No. Domain Authority is a proprietary metric created by Moz, not something Google uses in its algorithm. Google has its own internal link-authority system called PageRank, which is one signal among hundreds. DA can loosely correlate with ranking strength, but it is not a direct input into Google's rankings.
What DA score should a small business aim for?
There is no target number worth chasing. A local business with a DA of 20 can outrank one with a DA of 45 if it has a stronger Google Business Profile, more consistent citations, better reviews, and more relevant on-page content. Focus on local signals first, and let link authority grow naturally from local partnerships and mentions.

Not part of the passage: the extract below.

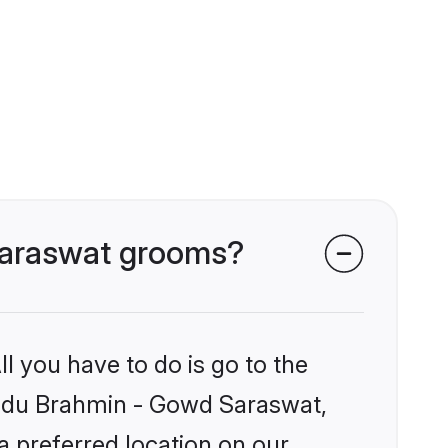
 Saraswat grooms?
l you have to do is go to the
Hindu Brahmin - Gowd Saraswat,
a preferred location on our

How is Domain Authority different from Domain Rating or Authority Score?
Domain Authority is Moz's version, Domain Rating belongs to Ahrefs, and Authority Score is Semrush's metric. All three attempt to quantify backlink strength on a numerical scale, but they use different data sources and weighting models. They can differ significantly for the same site, which is a good reminder that none of them is a ground truth.
Can a low DA score hurt a local business in search?
Not directly. A very low DA, say under 10, often reflects a brand-new or severely neglected site with almost no external recognition, which can be a symptom of broader issues. But fixing those broader issues, like getting your business listed in key directories and earning a few local links, will raise DA as a byproduct. Chasing the score itself is still not the goal.
What metrics should local businesses track instead of Domain Authority?
Watch your Google Business Profile insights for profile views and direction requests, your Google Search Console data for keyword impressions and clicks, your local pack ranking position for your core service terms, and review count and recency on Google. These tell you what is actually happening in local search, unlike a third-party authority score.